Another concern is the developing pattern of one player being played significantly more than any other. While this was not the case in the first game (against the kings) a single player is being played much more than anyone else. Why? the Wild's roster perhaps lacks depth (particularly given injuries) but to play Jason Zucker a full 60 seconds more than any other forward is simply asinine.

Yeo seems to have looked at the first loss against the Kings and learned the wrong lesson.
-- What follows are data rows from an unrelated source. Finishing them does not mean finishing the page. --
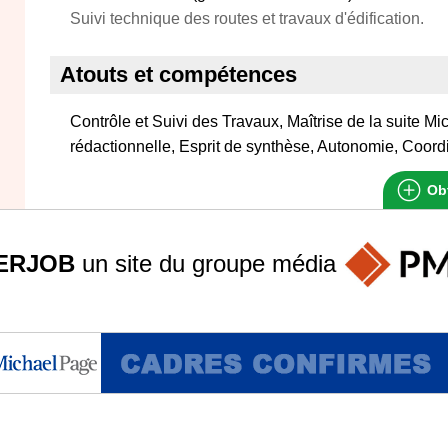
Suivi technique des routes et travaux d'édification.
Atouts et compétences
Contrôle et Suivi des Travaux, Maîtrise de la suite Mic
rédactionnelle, Esprit de synthèse, Autonomie, Coord
Obt
ERJOB
un site du groupe
média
The Wild lost that game, but they rolled 2 lines with good scoring threat and defensive capability as well; yet after one loss, he has started mixing and matching seemingly at random.

Perhaps most damning of all, the Wild's top line (by role if not by name) of Zucker-Koivu-Nino has yet to see the ice together in OT. This is, almost certainly, because none of them are a defensemen. This is understandable... but it is curious at best as to why they haven't at least been given a chance.

Time to Panic?

No one is calling for Yeo's head based on OT performances; four games is far too small a sample size to do anything drastic. However, Yeo seems to have changed his employment plan after the first loss, but has not altered it since the subsequent games.
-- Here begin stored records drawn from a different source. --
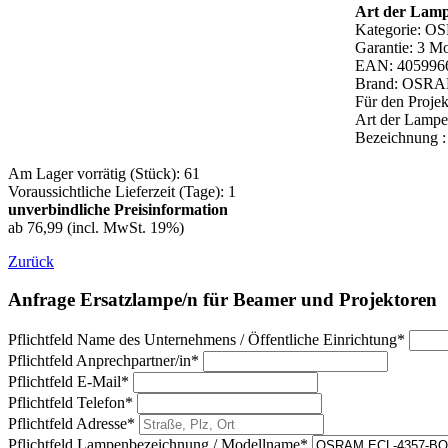
Art der Lam
Kategorie: O
Garantie: 3 M
EAN: 405996
Brand: OSRAM
Für den Proje
Art der Lam
Bezeichnung 
Am Lager vorrätig (Stück): 61
Voraussichtliche Lieferzeit (Tage): 1
unverbindliche Preisinformation
ab 76,99 (incl. MwSt. 19%)
Zurück
Anfrage Ersatzlampe/n für Beamer und Projektoren
Pflichtfeld
Name des Unternehmens / Öffentliche Einrichtung
*
Pflichtfeld
Anprechpartner/in
*
Pflichtfeld
E-Mail
*
Pflichtfeld
Telefon
*
Pflichtfeld
Adresse
*
Pflichtfeld
Lampenbezeichnung / Modellname
*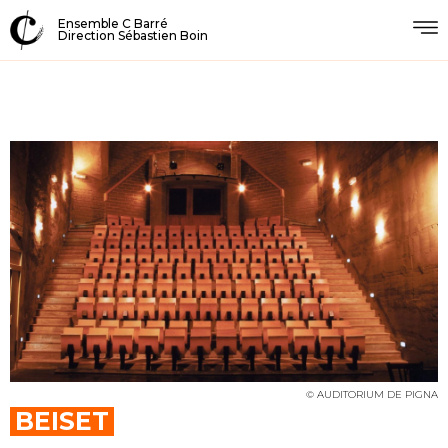
Ensemble C Barré
Direction Sébastien Boin
© AUDITORIUM DE PIGNA
BEISET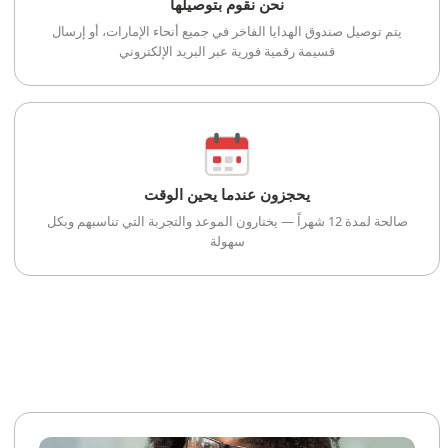
نحن نقوم بتوصيلها
يتم توصيل صندوق الهدايا الفاخر في جميع أنحاء الإمارات، أو إرسال
قسيمة رقمية فورية عبر البريد الإلكتروني
يحجزون عندما يحين الوقت
صالحة لمدة 12 شهراً — يختارون الموعد والتجربة التي تناسبهم وبكل
سهولة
Yeo's strategy in OT is unclear: he is not putting out the Wild's best players, nor is he putting out the players whom limit shots against the best. He seems to be trying to find a combination that works, which is understandable, but he also seems to be holding onto some idea that a defensive defensemen is a good idea. On the contrary, in OT you want a defensemen who drives offense. Ryan Suter does many things well, but generating offense is not one of them.

What Next?

What is most bewildering about Yeo's OT decisions is that they are not all bad; one minute he gives Jason Zucker, a very dangerous player, tons of time, but then he puts Nate Prosser on the ice in OT. He'll give Nino Niederreiter time, but handcuff him with Mikael Granlund or Ryan Suter.
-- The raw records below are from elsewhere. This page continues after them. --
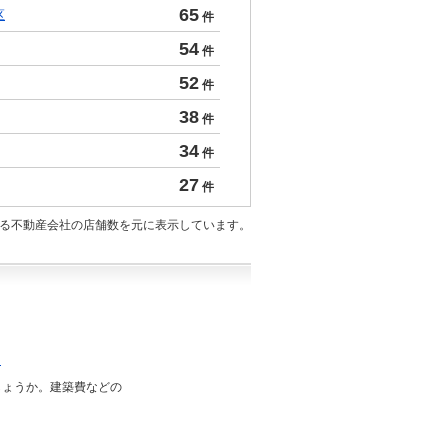
65
区
件
54
件
52
件
38
件
34
件
27
件
いる不動産会社の店舗数を元に表示しています。
？
しょうか。建築費などの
By far the WIld's most dangerous line (especially without Parise) has been the Nino-Zucker-Mikko line. Yet, that line hasn't seen any time together in OT. This is undoubtedly because Yeo wants a defenseman on the ice, which is understandable. In the first game, Yeo tried Zucker and Koivu with Spurgeon, but abandoned that after the Wild lost and began giving Suter time in OT.

In addition, the Wild have been extending shifts more and more as they get into OT- meaning while the other team has fresh legs, the Wild are winded and slow. On top of that, the Wild's line changes are sloppy and disorganized at best, often leaving one player alone to try to fend off the other three.

For a coach whose hallmark is supposed to be organization and systemic solidity, none of that is clear in overtime. The Wild seem to have no idea what they are doing, when to leave the ice, or what to do when they are there. This cannot stand.

The Wild have good offensive players; Yeo has the tools. I also believe he has the knowledge to make the Wild an effective team in overtime, he simply hasn't done it. Yeo is trying to play 3v3 like 5v5, and that isn't going to work. Yeo needs to build a line with skills that cater to the open ice and speed of 3v3.

On the one hand, it would be exciting to see Nino-Koivu-Zucker take the ice. The problems with that grouping is the inability of most forwards to skate backwards in the event of a turnover; it's unlikely Yeo leaves his goalie that exposed. If you were to swap one of those players out for a similarly-skilled defensemen? Scandella provides the skating ability and physicality to combine well with one of those two. If Zucker were to be dropped, Spurgeon or Dumba could slot in well.

The Wild have the roster and players to be a dangerous team with that much space; a player like Vanek could do very well with his combination of passing and shooting ability. Yeo simply hasn't found a combination of players that works, but he doesn't seem to know it, and that's the real problem facing the Wild.